Source:
https://scmp.com/article/249410/debt-fund-gives-asia-miss

Debt fund gives Asia a miss

IN the same week that credit-rating agency Moody's Investors Service downgraded Malaysia's sovereign ratings, Simon Wells arrived in Hong Kong to peddle his new emerging-market debt fund.

It should have been a tough sell. But Mr Wells, a London-based managing director of PRICOA Asset Management, came prepared with an encyclopedic knowledge of his speciality, ready and willing to discuss such bond-market arcana as the relative merits of Croatian, Jordanian and Moroccan debt paper.

Suffice to say that in these dark days of the Asian financial crisis, even such seemingly obscure bond offerings as these appear, at least to Mr Wells, to offer better value than just about anything issued in this region. Not that he is down on Asia, it is simply that Mr Wells is not ready to put much money here until the situation in Japan becomes clearer.

'There will be opportunities for investors in Asia . . . within months, say, six months,' he said. 'Still, do put this caveat in, if the Japanese start being really stupid, all bets are off.' His language is not calculated to win favour with Tokyo's bureaucrats. But then, Japan is hardly an emerging market and its bonds pay interest at miniscule rates, so Mr Wells is unlikely to want to buy any Japanese government bonds in the forseeable future.

Instead, when PRICOA, the asset-management arm of the Prudential Insurance Co of America, launches its Emerging Markets Fixed Income Fund next month, the portfolio is likely to be heavy on Eastern Europe and Latin America and light on Asia.

'You can be mega-negative about Asia and have nothing. But I think the time for being that negative was earlier this year, and that time is now passing,' he explained. 'We will probably be underweight rather than out of the market all together. Let's put it that way.' Mr Wells sees Eastern Europe as offering the best balance between risk and return among emerging debt markets, and Latin America as offering the best performance.
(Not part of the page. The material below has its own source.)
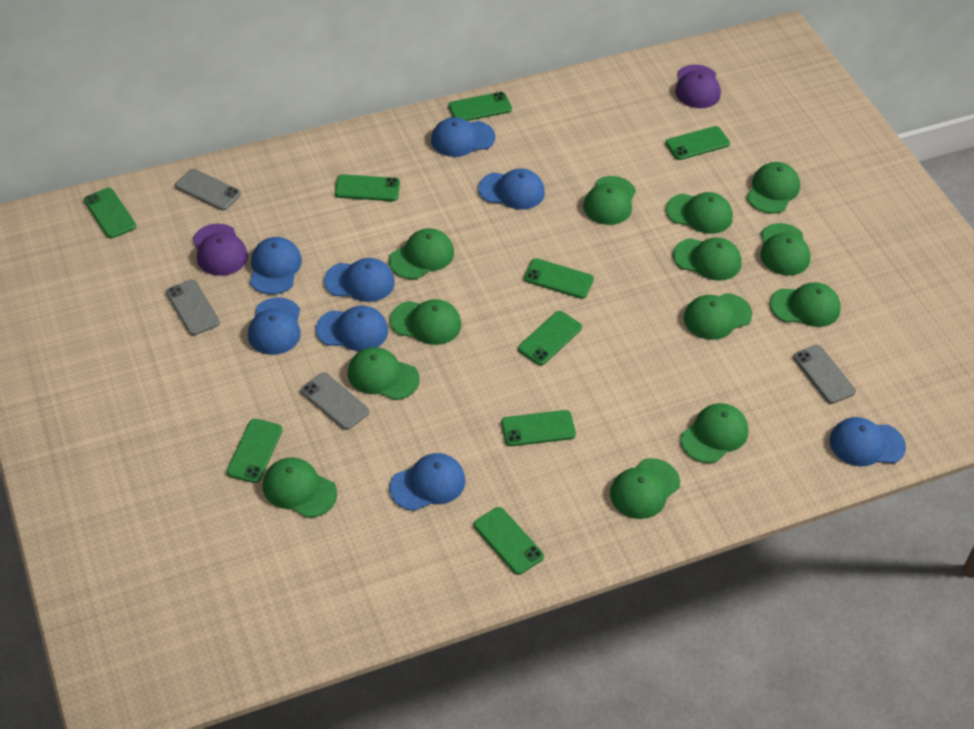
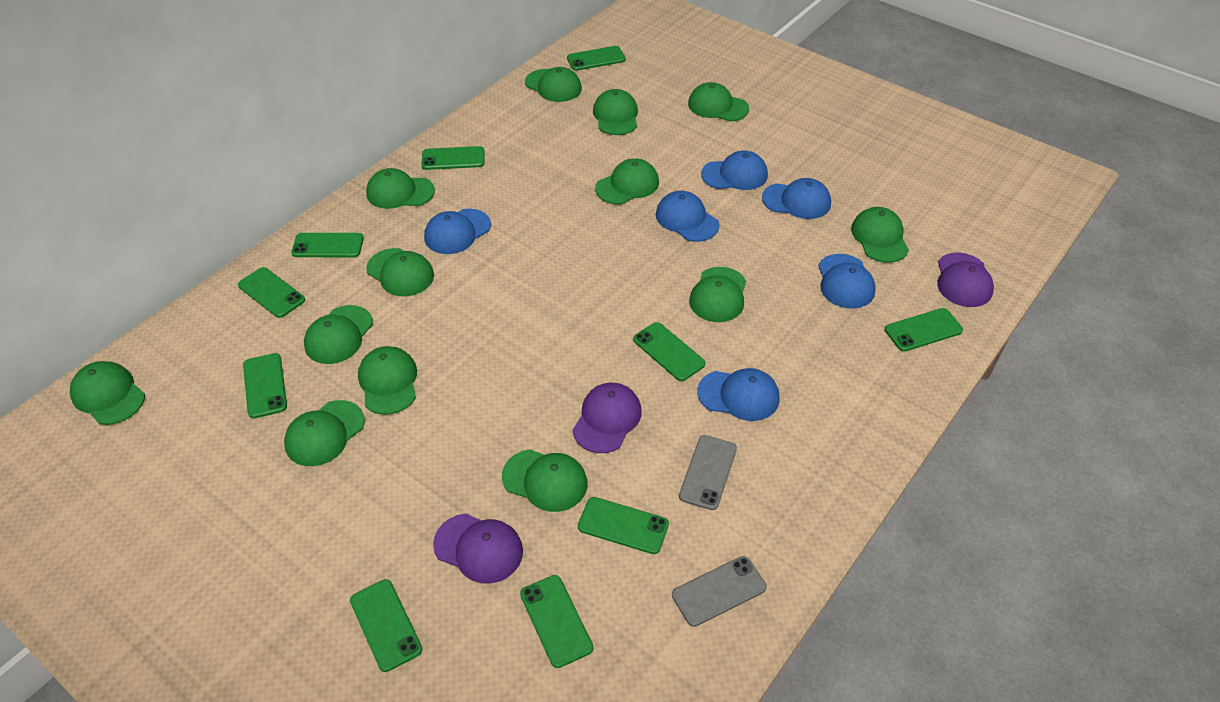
blue cap: 8 -> 6
green phone: 9 -> 10
grey phone: 4 -> 2
purple cap: 2 -> 3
In Europe, he is keen on Hungary, Poland and perhaps the Czech Republic; in Latin America, he likes just about everything - Argentina, Columbia, Mexico, Panama, Uruguay - except Brazil. That country, he warns, has an election coming up, a currency pegged to the United States dollar, high short-term interest rates and shaky financing.

'Brazil is one to keep a very close eye on,' he said with concern.

Mr Wells and Gabriel Irwin, co-heads of PRICOA's global fixed-income group, plan to run their emerging-market fund on a top-down basis, which means they will allocate assets based on the macroeconomic outlook for particular countries rather than the microeconomic analysis of particular companies.

Not surprisingly, then, they intend to buy sovereign debt for this fund rather than corporate debt - 'the gain you can make from investing in corporates in many of these countries is not that high' - and dollar-denominated debt rather than local-currency debt.

They expect to keep three-quarters of the fund in dollars and vow that all non-dollar exposures will be actively managed - although Mr Wells acknowledges that traditional hedging strategies are often not cost-effective in immature emerging markets, where volatility reigns supreme, terms are short, interest rates high and hedging expensive.

'If you buy a very short maturity and you hedge it out, effectively you're hedging out what you just bought,' he said.

As conditions improve in Asia, Mr Wells says he will look seriously at dollar-denominated sovereign debt in the Philippines and South Korea. Korean government paper is paying interest at rates about 4.4 percentage points higher than comparable US Treasuries, he says, and is beginning to look attractive.

Moody's poor opinion of Malaysian sovereign debt notwithstanding, 'this is a great time to be investing in emerging markets', Mr Wells said.